Reflect of 3d brain tumor segmentation and classification

Abstract

This comprehensive study delves into the potential of advanced deep learning techniques for the critical task of segmenting and classifying brain tumors from magnetic resonance imaging (MRI) scans. The research employs a series of sophisticated neural network architectures, with a particular focus on the VGG16, ResNet152V2, and ResNet50 models, alongside an innovative VGG19-UNet hybrid model. The study's objective was to assess the feasibility and effectiveness of these models in automating the complex process of identifying and delineating brain tumors, which is a pivotal step in the diagnostic and treatment planning process for neuro-oncological conditions. The methodology involved a meticulous process of data preparation, involving the acquisition of a curated dataset, preprocessing, and augmentation to facilitate optimal model training.

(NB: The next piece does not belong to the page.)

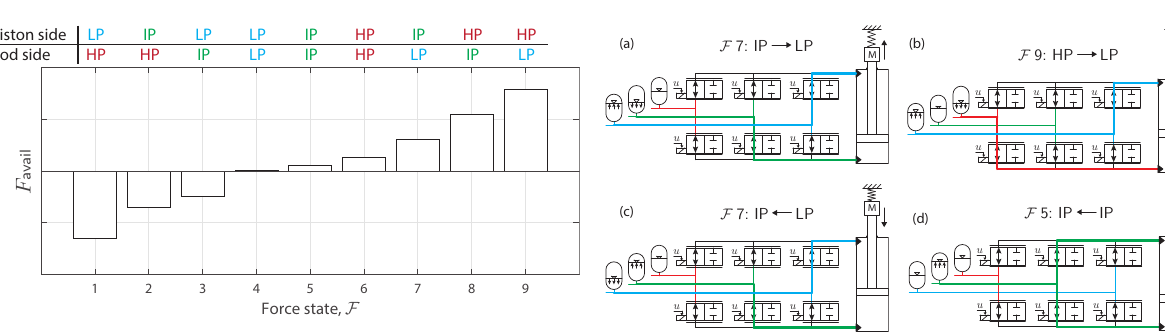
Figure 4: Simplified operation scenarios against a spring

The models underwent a rigorous training regimen, leveraging the power of transfer learning to refine their segmentation capabilities. Each model's performance was critically evaluated based on a suite of metrics, including test accuracy, loss percentage, precision, recall, and the F1 score, with the intent of identifying the most accurate and reliable approach for clinical application. In this endeavor, the study uncovered that the VGG16 and ResNet152V2 models showed superior performance, with the ResNet152V2 model marginally outperforming all others in precision and recall. The VGG19-UNet hybrid model, with its integration of VGG19's depth in feature extraction and UNet's precision in spatial localization, emerged as a particularly potent tool for the finegrained task of tumor segmentation.